↓

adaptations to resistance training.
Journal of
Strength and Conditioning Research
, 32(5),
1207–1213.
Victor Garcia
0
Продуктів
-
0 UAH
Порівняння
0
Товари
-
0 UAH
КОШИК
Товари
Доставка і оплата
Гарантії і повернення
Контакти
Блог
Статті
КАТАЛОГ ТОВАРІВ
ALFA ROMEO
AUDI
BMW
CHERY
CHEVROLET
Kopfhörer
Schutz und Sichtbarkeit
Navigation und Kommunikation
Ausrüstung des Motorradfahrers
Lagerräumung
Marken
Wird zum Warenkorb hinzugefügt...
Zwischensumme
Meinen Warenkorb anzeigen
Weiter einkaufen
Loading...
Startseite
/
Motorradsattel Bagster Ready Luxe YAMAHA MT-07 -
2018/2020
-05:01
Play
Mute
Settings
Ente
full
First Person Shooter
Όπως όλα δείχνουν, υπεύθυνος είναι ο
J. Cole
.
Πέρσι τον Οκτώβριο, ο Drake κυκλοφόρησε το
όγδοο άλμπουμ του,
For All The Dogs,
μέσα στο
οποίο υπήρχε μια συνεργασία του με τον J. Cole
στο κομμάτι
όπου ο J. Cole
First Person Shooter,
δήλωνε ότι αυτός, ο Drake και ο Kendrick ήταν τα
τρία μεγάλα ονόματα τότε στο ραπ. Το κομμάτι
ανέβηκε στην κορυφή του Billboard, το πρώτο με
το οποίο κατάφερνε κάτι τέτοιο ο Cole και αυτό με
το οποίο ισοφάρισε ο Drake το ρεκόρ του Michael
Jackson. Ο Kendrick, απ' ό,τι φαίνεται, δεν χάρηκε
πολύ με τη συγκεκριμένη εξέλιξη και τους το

↑

* Directive: Reproduce every line of text from the records above in its original order, with no change to spelling, punctuation, or line breaks.

* Task result:
adaptations to resistance training.
Journal of
Strength and Conditioning Research
, 32(5),
1207–1213.
Victor Garcia
0
Продуктів
-
0 UAH
Порівняння
0
Товари
-
0 UAH
КОШИК
Товари
Доставка і оплата
Гарантії і повернення
Контакти
Блог
Статті
КАТАЛОГ ТОВАРІВ
ALFA ROMEO
AUDI
BMW
CHERY
CHEVROLET
Kopfhörer
Schutz und Sichtbarkeit
Navigation und Kommunikation
Ausrüstung des Motorradfahrers
Lagerräumung
Marken
Wird zum Warenkorb hinzugefügt...
Zwischensumme
Meinen Warenkorb anzeigen
Weiter einkaufen
Loading...
Startseite
/
Motorradsattel Bagster Ready Luxe YAMAHA MT-07 -
2018/2020
-05:01
Play
Mute
Settings
Ente
full
First Person Shooter
Όπως όλα δείχνουν, υπεύθυνος είναι ο
J. Cole
.
Πέρσι τον Οκτώβριο, ο Drake κυκλοφόρησε το
όγδοο άλμπουμ του,
For All The Dogs,
μέσα στο
οποίο υπήρχε μια συνεργασία του με τον J. Cole
στο κομμάτι
όπου ο J. Cole
First Person Shooter,
δήλωνε ότι αυτός, ο Drake και ο Kendrick ήταν τα
τρία μεγάλα ονόματα τότε στο ραπ. Το κομμάτι
ανέβηκε στην κορυφή του Billboard, το πρώτο με
το οποίο κατάφερνε κάτι τέτοιο ο Cole και αυτό με
το οποίο ισοφάρισε ο Drake το ρεκόρ του Michael
Jackson. Ο Kendrick, απ' ό,τι φαίνεται, δεν χάρηκε
πολύ με τη συγκεκριμένη εξέλιξη και τους το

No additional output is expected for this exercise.